For the data that's provided in the zip file: Overall x_y_z are organized the same as above, those with intra_inter in the name is a flag stands for whether this hyperedge is pure intra chromosomal hyperedges or inter-chromosomal hyperedge, those with "filter" in the name is the actual hyperedge. These two files have the same length.
The "intra_inter" files never affect training, it's just used when benchmarking that we calculated auc / accuracy /aupr for intra/inter chromosomal hyperedges separately.

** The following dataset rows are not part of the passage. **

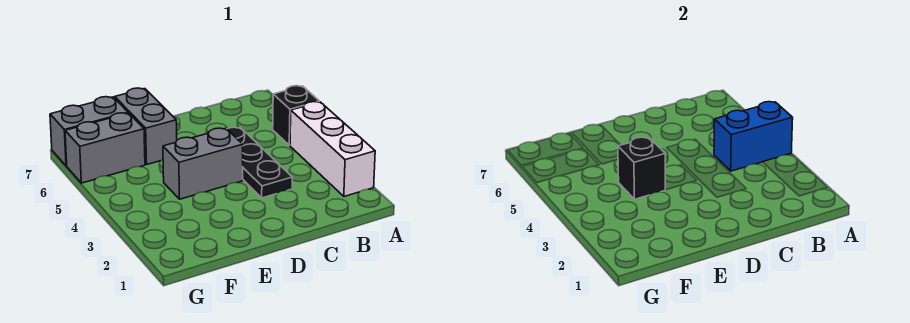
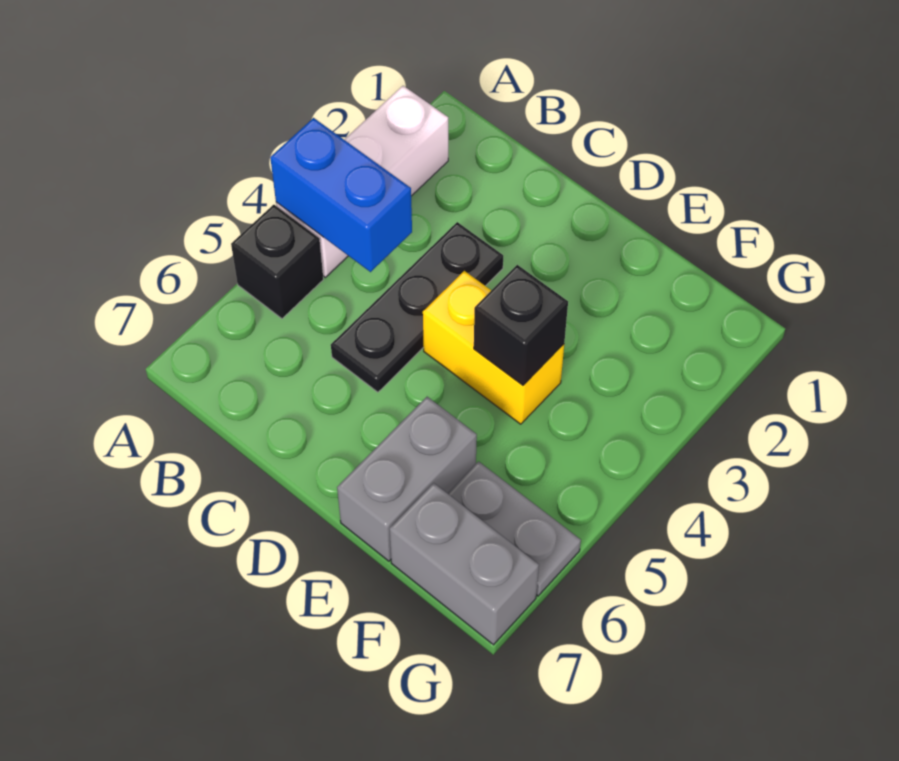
grey brick D4:E4 level 1 -> yellow brick D4:E4 level 1
grey brick F6:G6 level 1 -> grey plate F6:G6 level 1

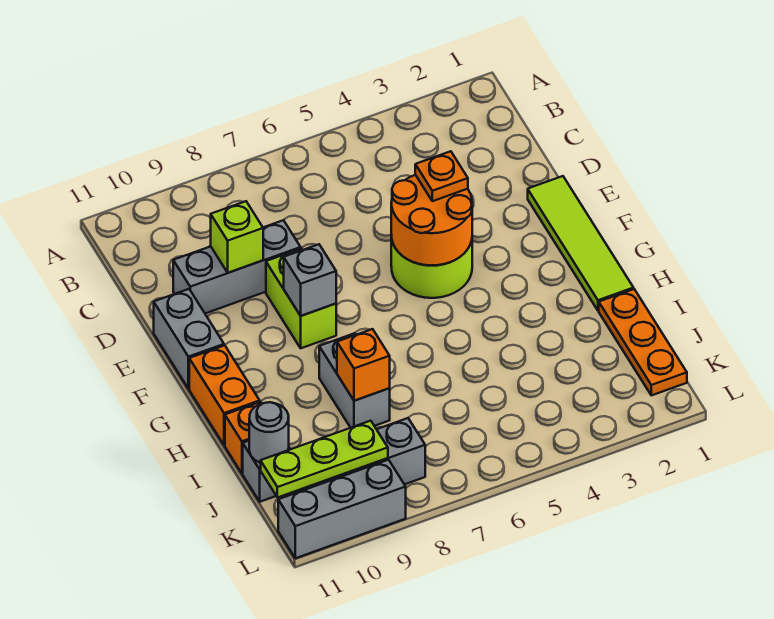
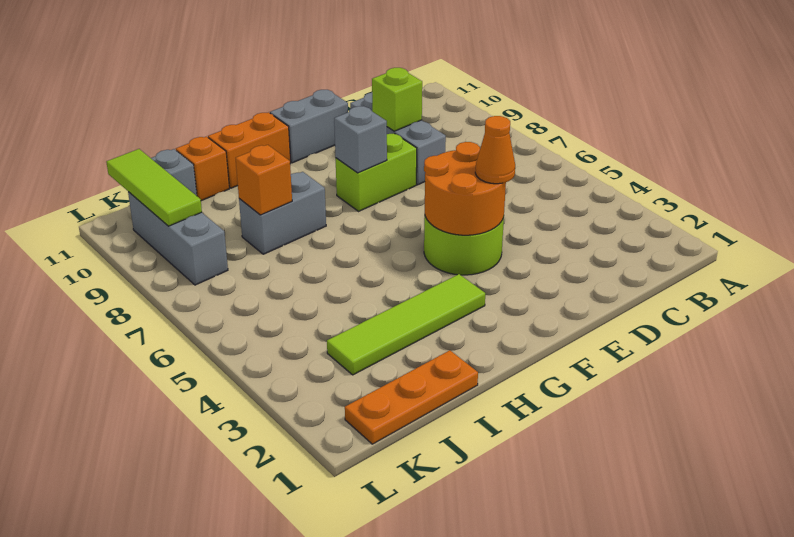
lime tile E1:H1 level 1 -> lime tile G3:J3 level 1
orange plate E4 level 3 -> orange cone E4 level 3
grey round brick J11 level 2 -> none
lime plate K9:K11 level 2 -> lime tile K9:K11 level 2
grey brick L9:L11 level 1 -> none

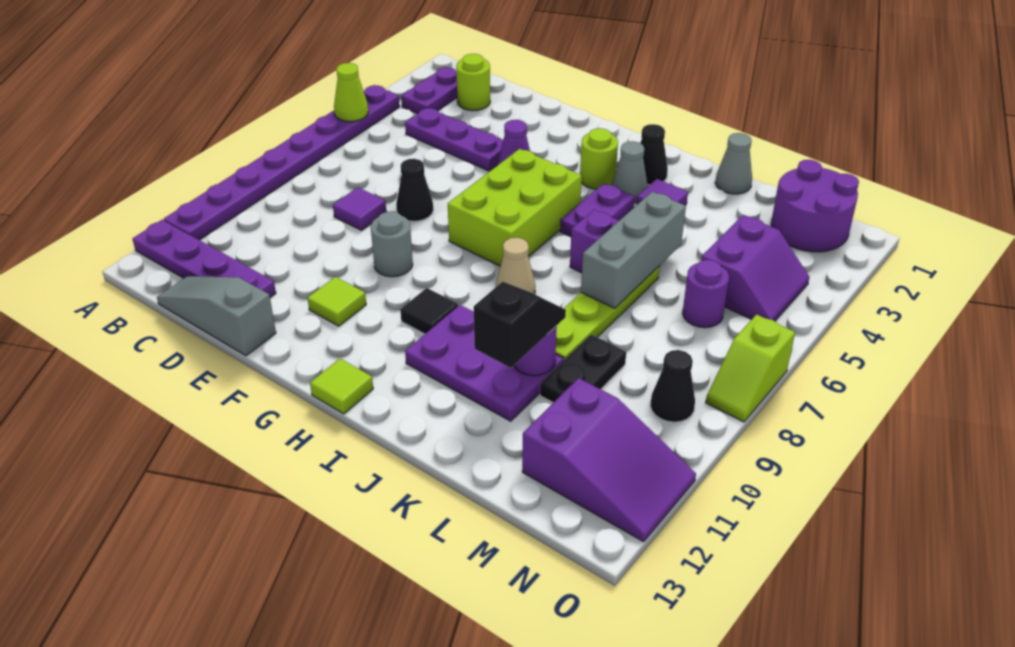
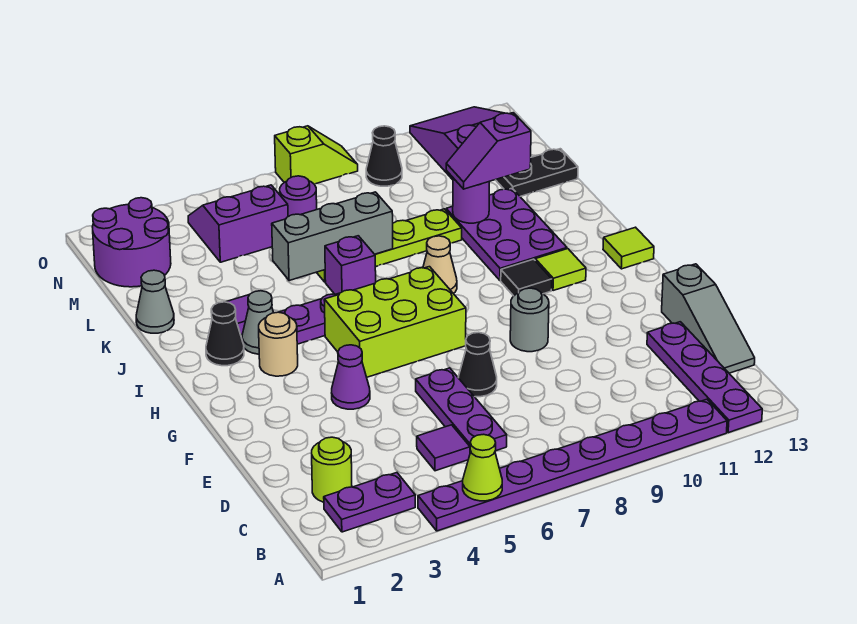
purple plate C4:E4 level 1 -> purple plate C6:E6 level 1
purple tile D8 level 1 -> purple tile C5 level 1
lime tile F11 level 1 -> lime tile H11 level 1
lime round brick H3 level 1 -> tan round brick H3 level 1
black slope K10:K11 level 3 top 11 -> purple slope K10:K11 level 3 top 11
black plate L9:L10 level 1 -> black plate L12:L13 level 1

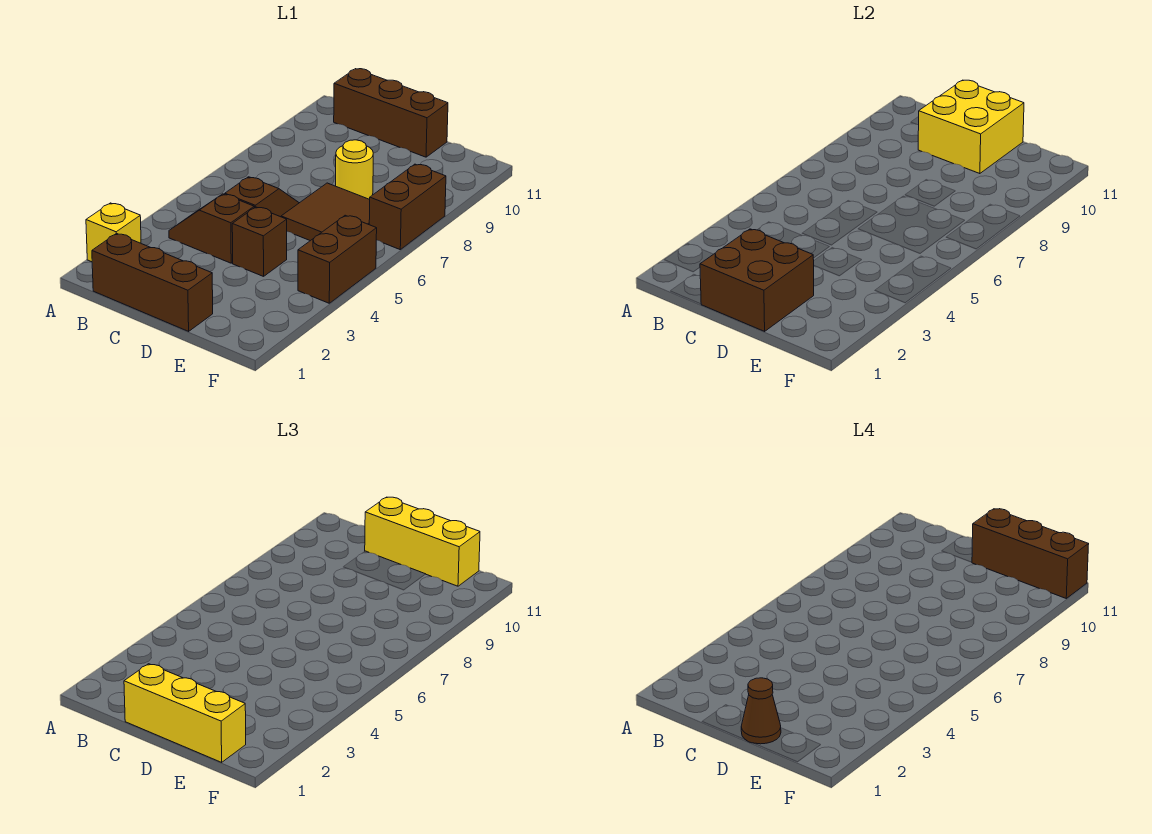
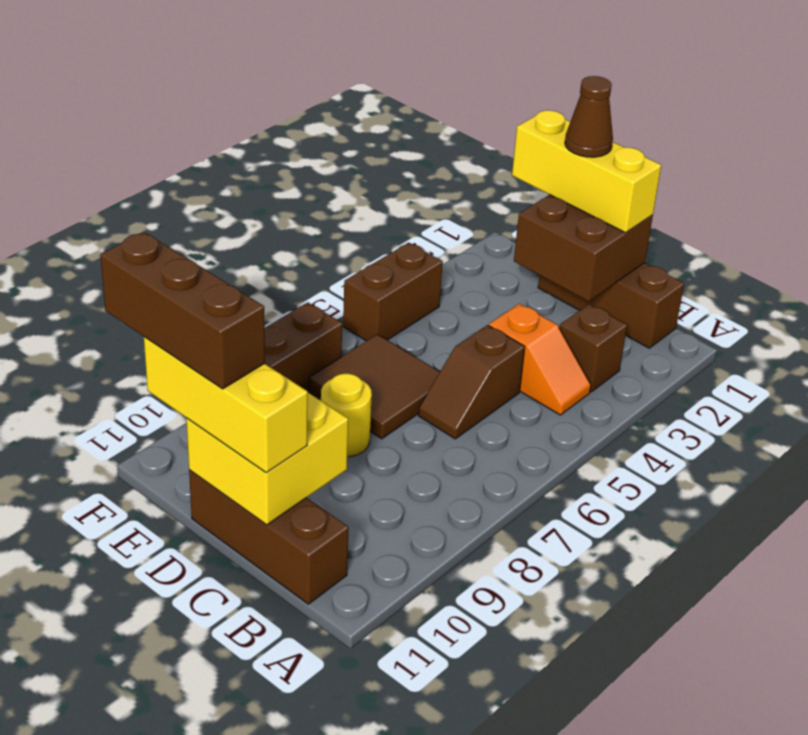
yellow brick A2 level 1 -> none
brown slope B4:C4 level 1 top C -> orange slope B4:C4 level 1 top C
brown brick D4 level 1 -> brown brick B3 level 1

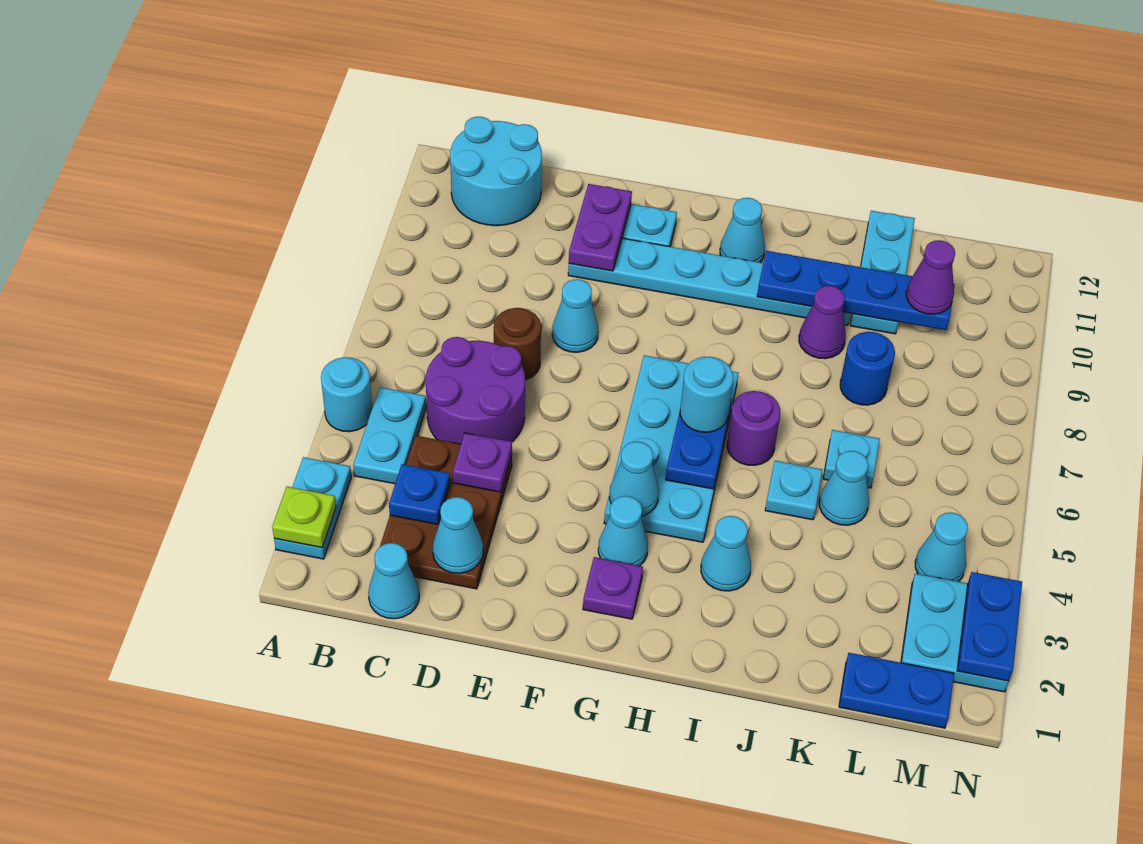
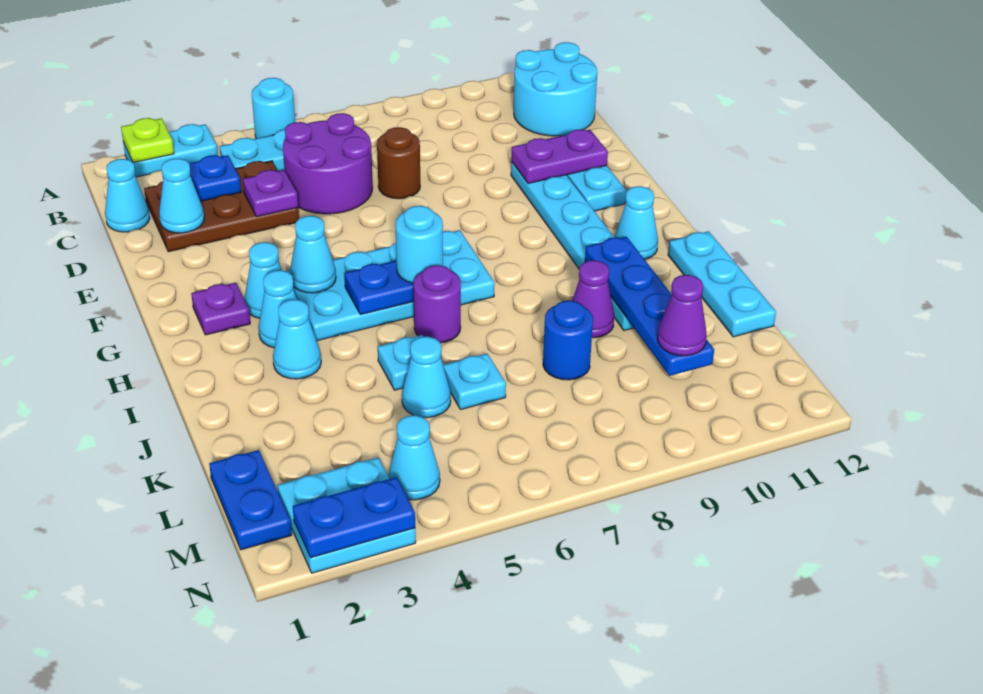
cyan cone E8 level 1 -> cyan cone H3 level 1
cyan plate K10:K12 level 1 -> cyan plate I12:K12 level 1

Overall, the main branch in the current repo is maintained in a more readable manner and is compatible with the SPRITE data.
Dear MATCHA authors,
Thanks for your great efforts. I currently try to reproduce your code before I further utilize it. According to the readme https://github.com/ma-compbio/MATCHA/tree/master/History_version#running-command,
the hyperedges with occurrence frequency 2 are not included
which is important for hyperedges of size 5 according to the paper. I thus try to regenerate them with your code.Below is what I regenerate with
process_SPRITE.py
andanalysis_SPRITE.py
.In text:
2_3_3.npy 3_5_3.npy 3_freq 5_8_3.npy 8_12_3.npy dict_3node upper_3.npy
.Below is what I extract from your provided data
occ_3_8.zip
.In text:
3_5_3_intra_inter.npy 3_5_4_intra_inter.npy 3_5_5_intra_inter.npy 3_5_filter_3.npy 3_5_filter_4.npy 3_5_filter_5.npy 5_8_3_intra_inter.npy 5_8_4_intra_inter.npy 5_8_5_intra_inter.npy 5_8_filter_3.npy 5_8_filter_4.npy 5_8_filter_5.npy
.I am wondering about the correspondence between the two sets of files since they are of different names.